The survey also shows 22% of all households are indebted due to the economic crisis. What it does not say is that these families have under the present circumstances little or no chance to get out of their situation of indebtedness.
And, it is in this situation that the government is about to impose a further 18% tax on the already over burdened populace.
On the surface the country seems calm but when the VAT shock hits in the post 1 January 2024 era, people can hardly be expected to remain calm and quiet in the face of impending starvation.
This is not the first time this country has faced this situation. Back in 1866 our ancestors faced a similar situation. Then, as now the country depended on imported rice to meet the shortfall in local rice production.

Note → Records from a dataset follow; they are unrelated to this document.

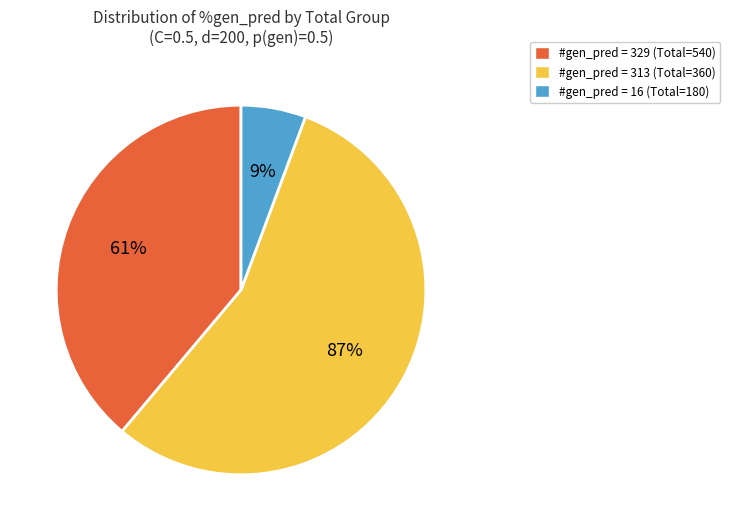

What is the largest slice in the pie chart?

p(gen)=0.5, Total=360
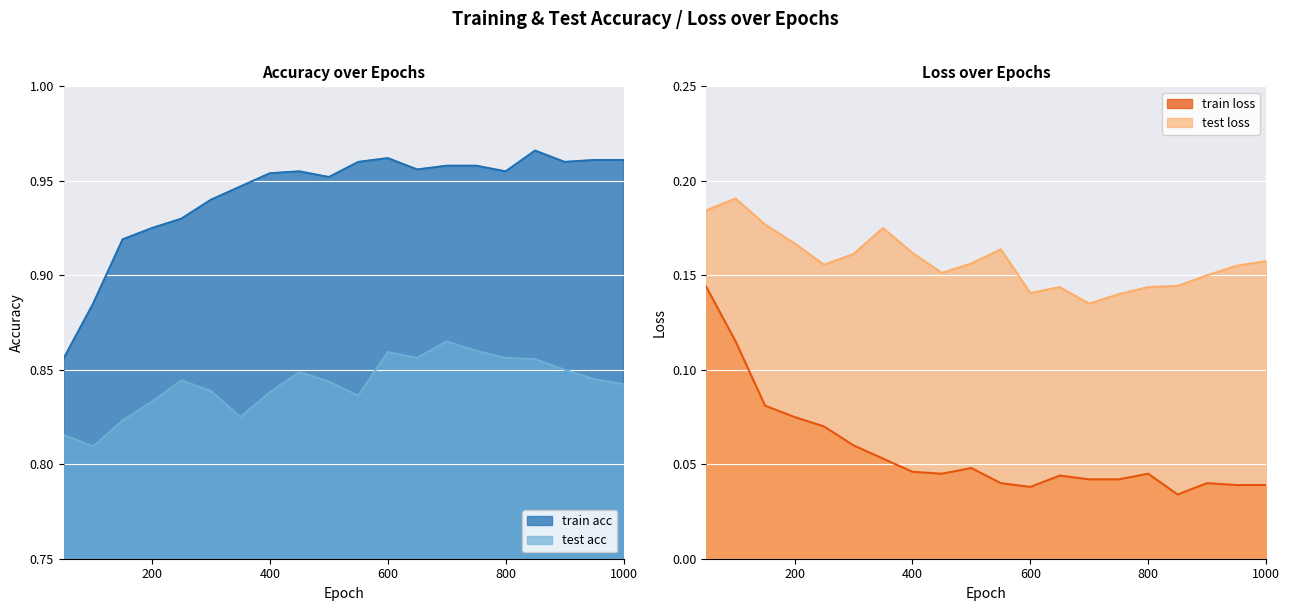

Which category has the highest value across all series?

850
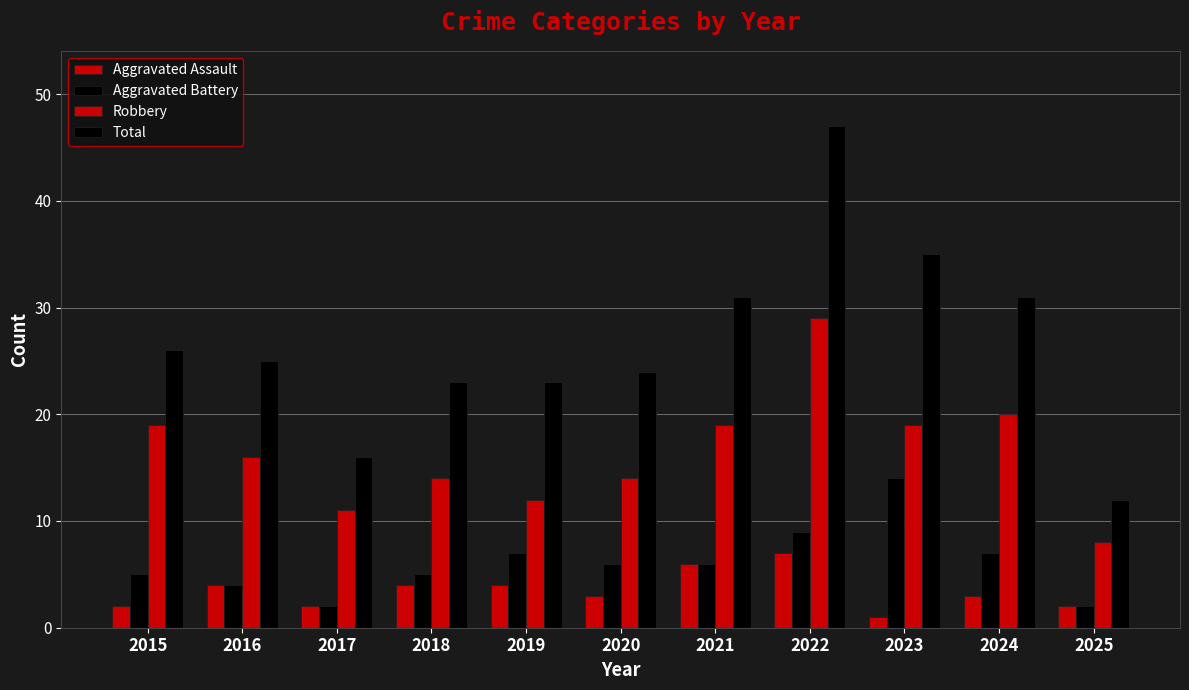

What is the average value of the Total series?

27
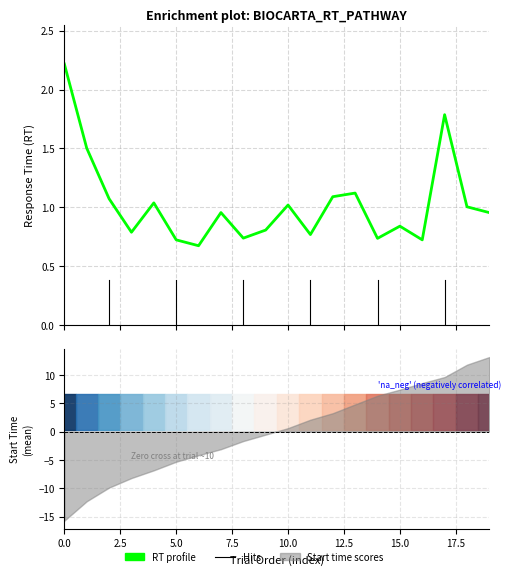

What is the difference between the maximum and minimum values?

1.5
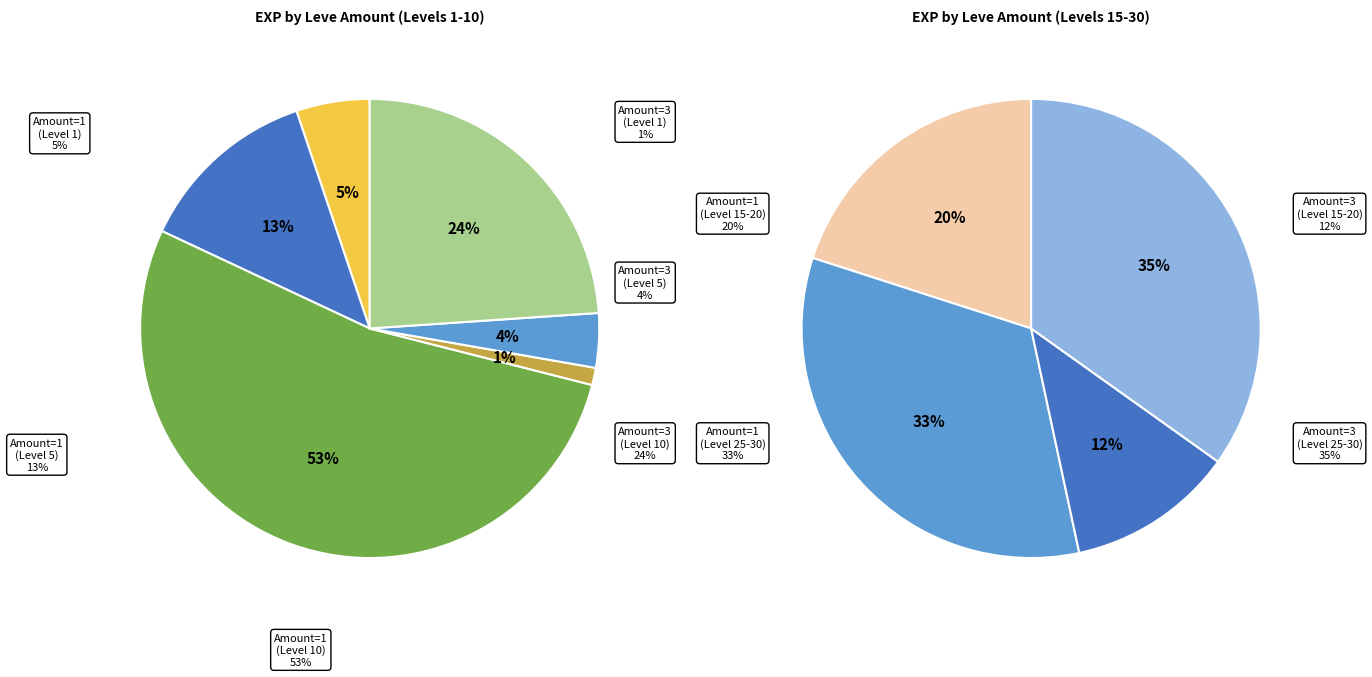

Between 16 and 0, which is larger?

16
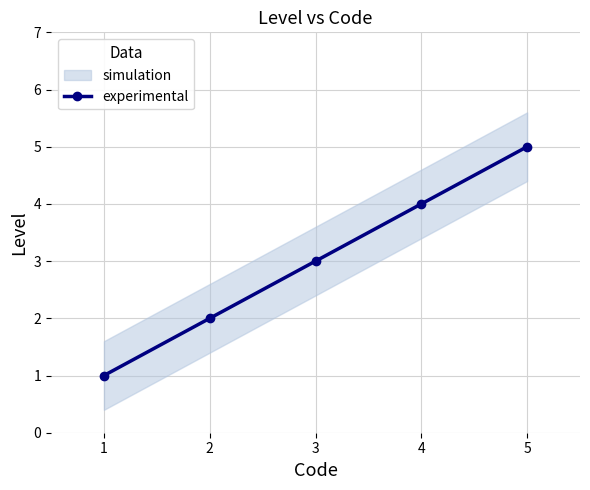

Reading left to right, list all the values displayed in this chart.

1	2	3	4	5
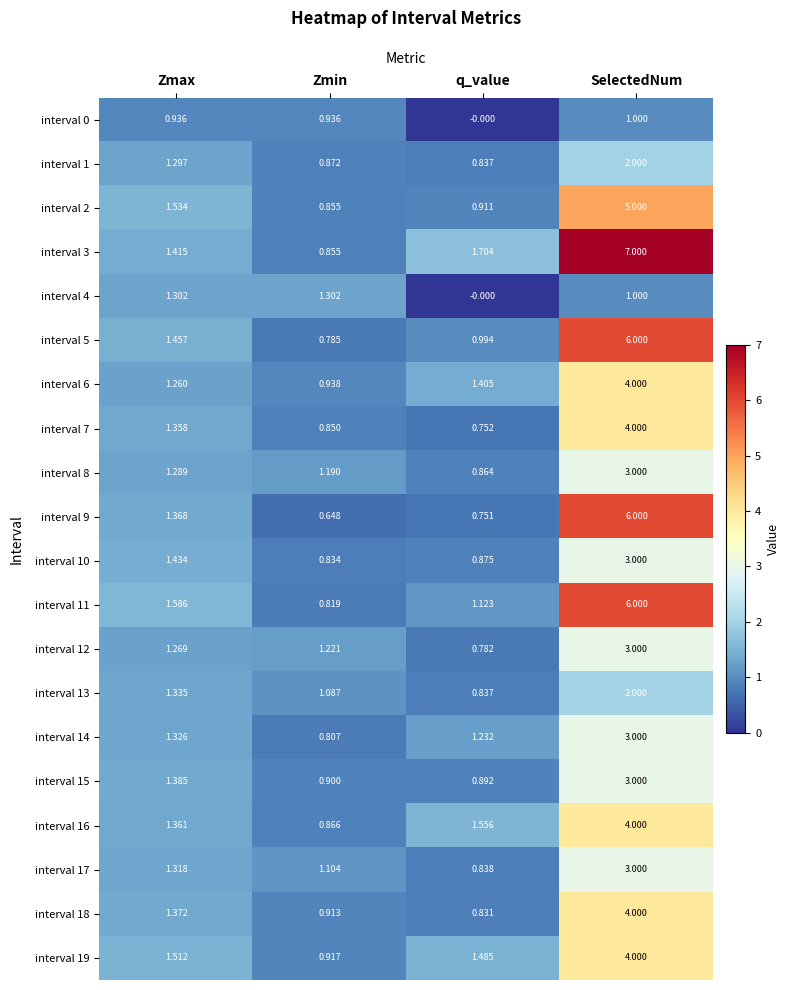

At which category is the sum across all series the highest?

SelectedNum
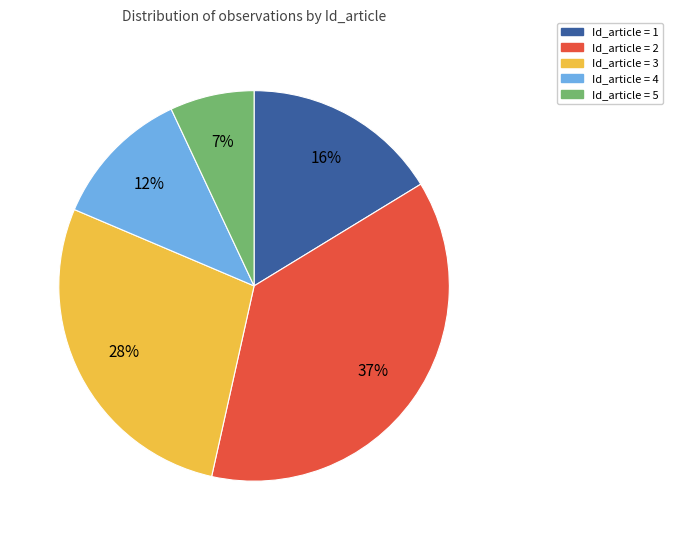

To the nearest percent, what is the difference between the largest and smallest slice percentages?

30%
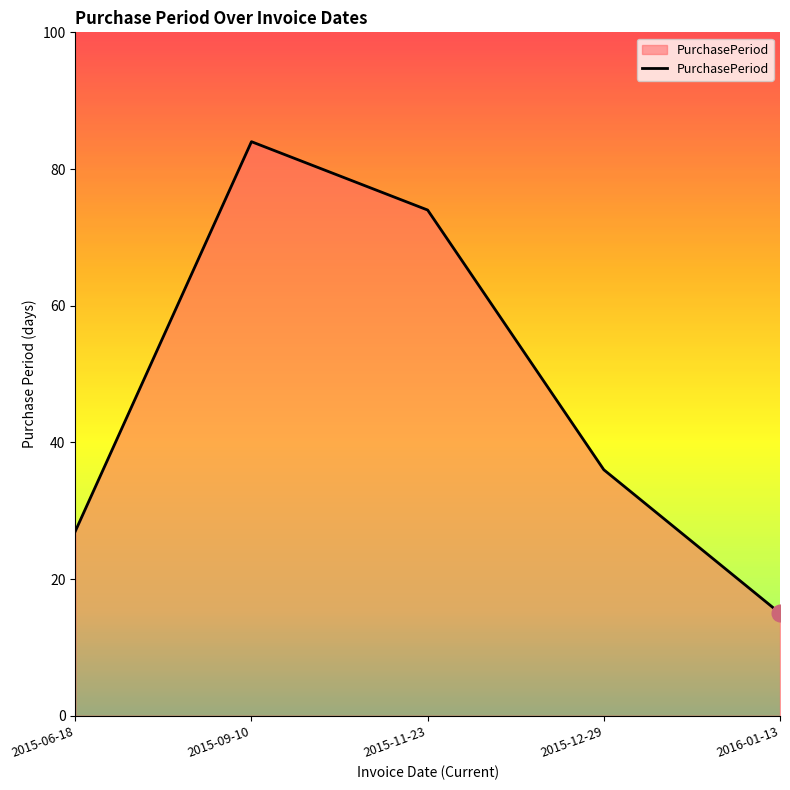

Which category has the highest value across all series?

2015-09-10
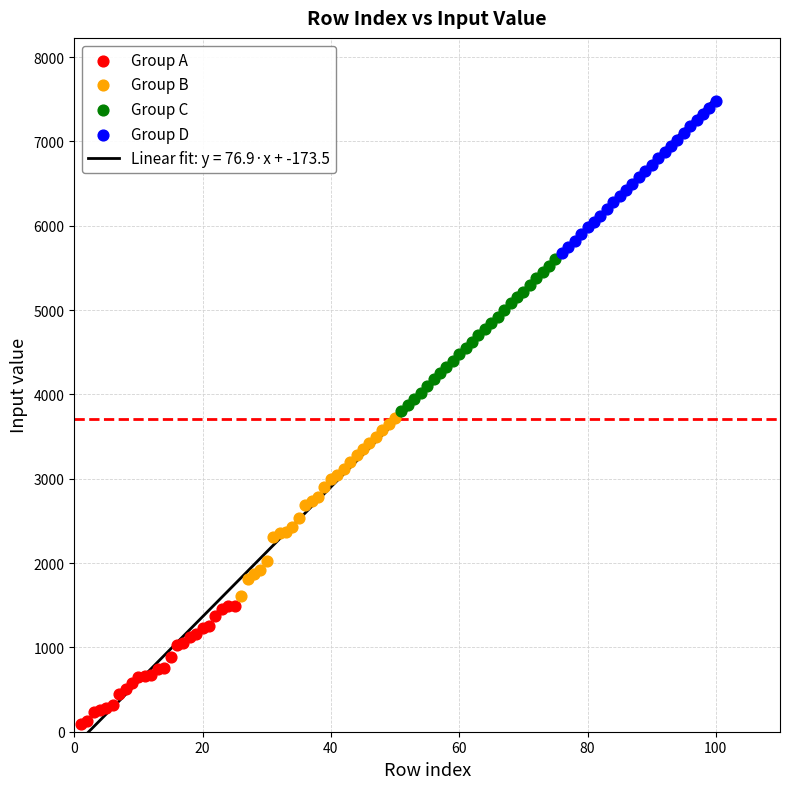

Which series has the largest Y range (max minus min)?

Group B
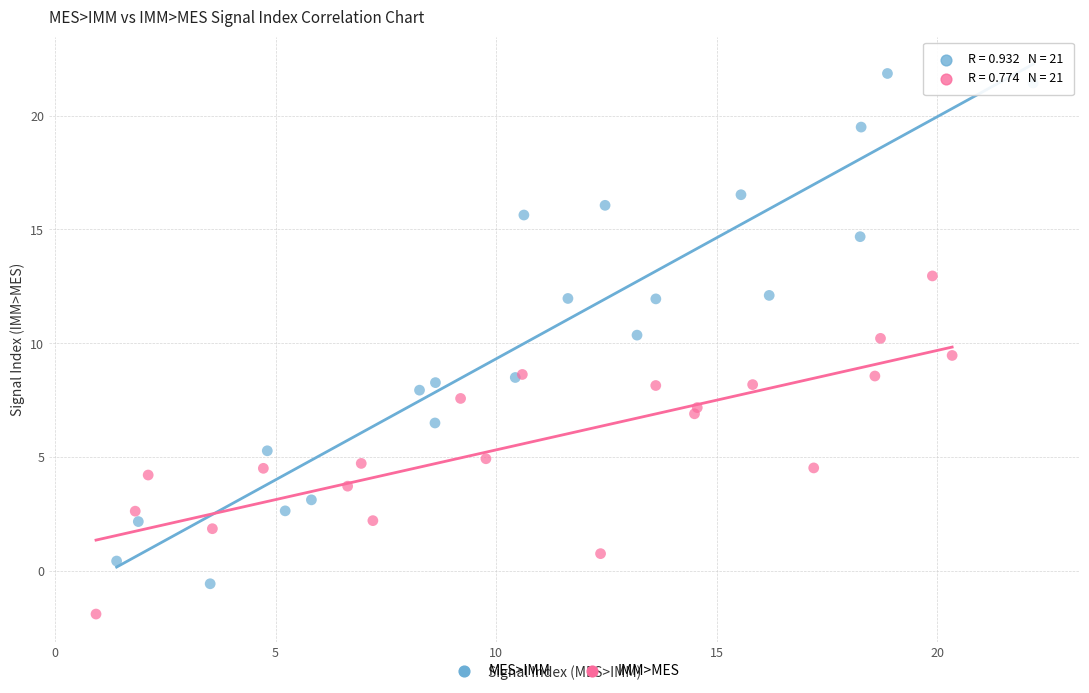

Which series reaches the minimum Y coordinate?

IMM>MES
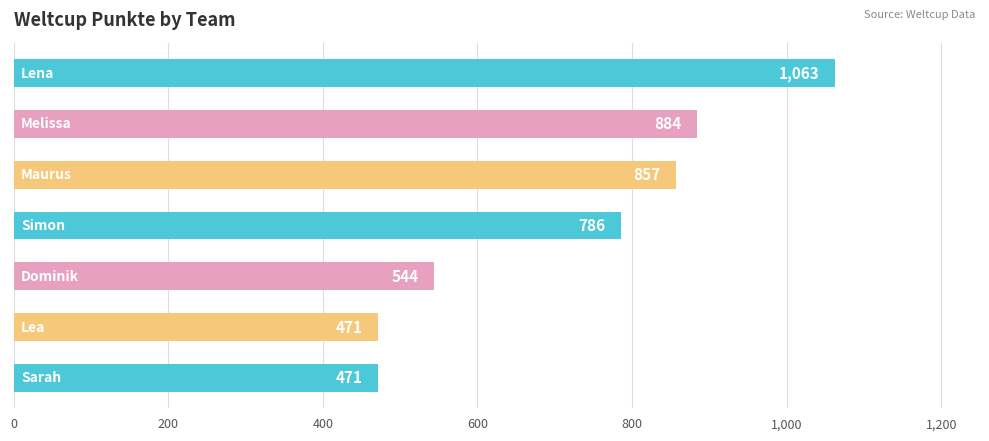

What is the value of the 7th bar from the top?

471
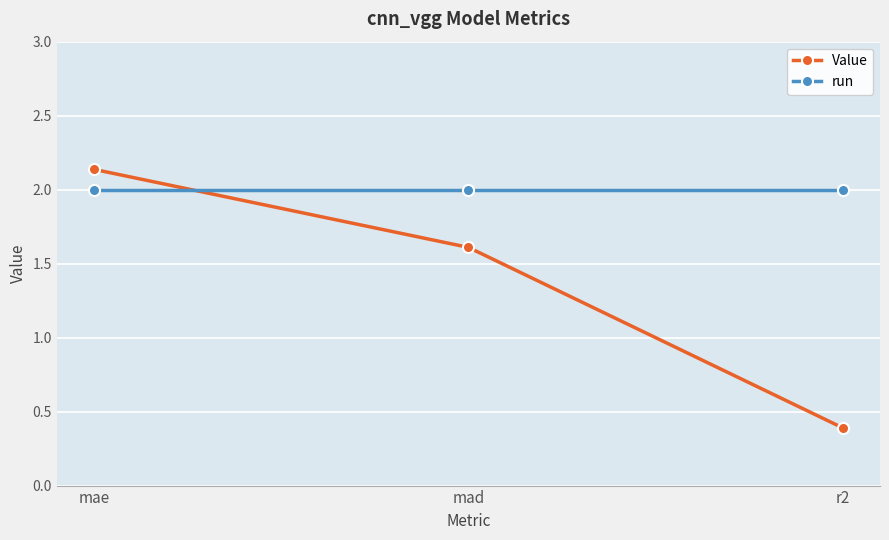

What is the spread (max minus min) of values at mae?

0.1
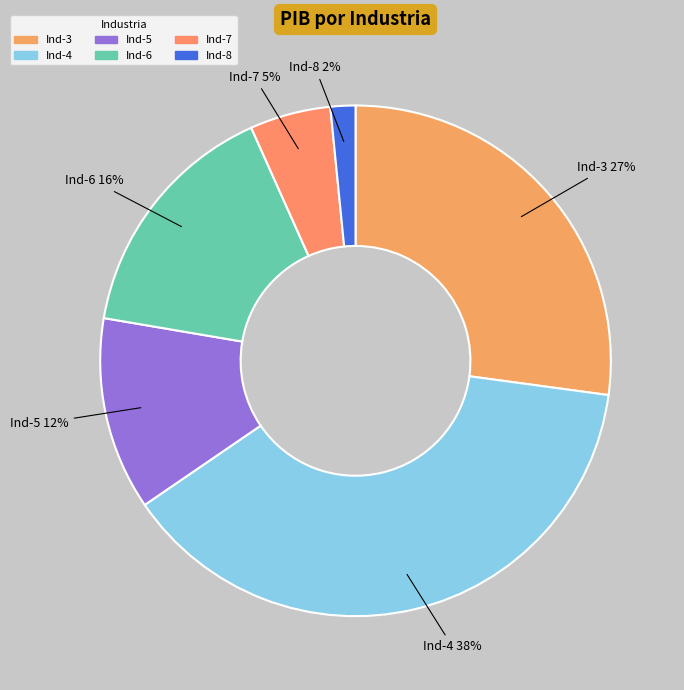

How many slices are in this pie chart?

6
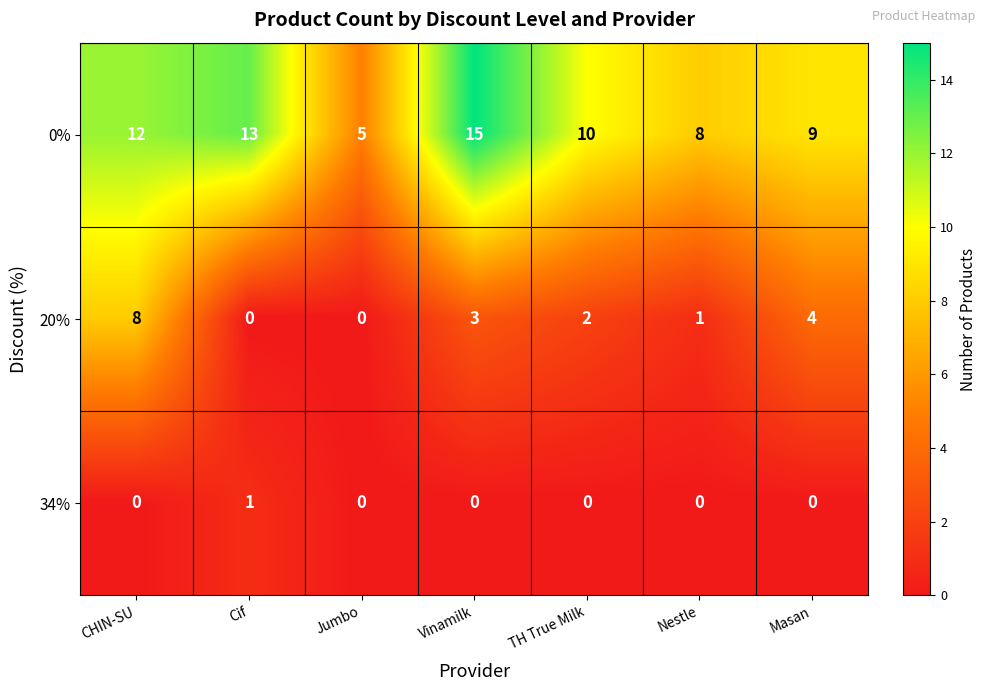

Where is 0% nearest to the value 10?

TH True Milk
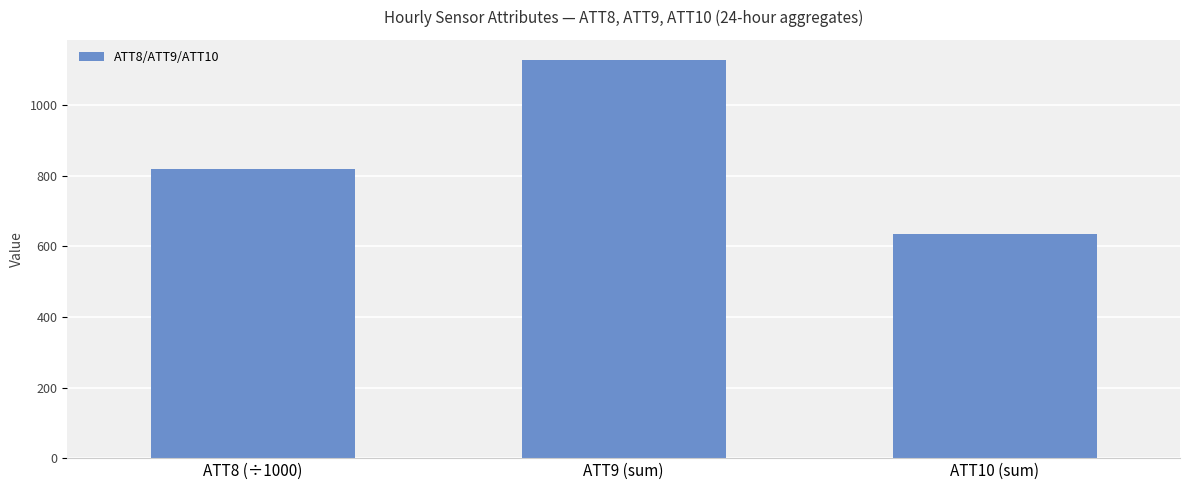

List the labels in order of value, smallest first.

ATT10 (sum), ATT8 (÷1000), ATT9 (sum)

In 1866, grain riots broke out over the price of rice and the weak British colonial response to the crisis.
In 1796, in the aftermath of Britain colonising the country, it imposed import duties and taxes as a means of raising revenue.
In 1866, a great famine struck India, ruining its paddy crop and killing millions of Indian people.
A fallout of that famine created a shortage of paddy in the market. This in turn led to the price of rice tripling, which left most poor Ceylonese families who depended on rice impoverished.
The British colonial government did nothing to alleviate the situation and people starved.
The ‘Ceylon Times’ asked of the Governor “does he expect to see starvation at Galle Face or at Cinnamon Gardens where he takes his evening drive?”
Riots broke out on 21 October as people looted shops and shop owners armed themselves to protect their property.
We will be facing a similar situation today, if the government authorities do not pay heed to the people who have reached starvation point. If this situation continues, it may not be long before citizens will be forced to take to the streets as in 1866.
God forbid that we see the day when some military commander orders his troops to fire on hungry masses of this country, as Napoleon did in France during the French Revolution!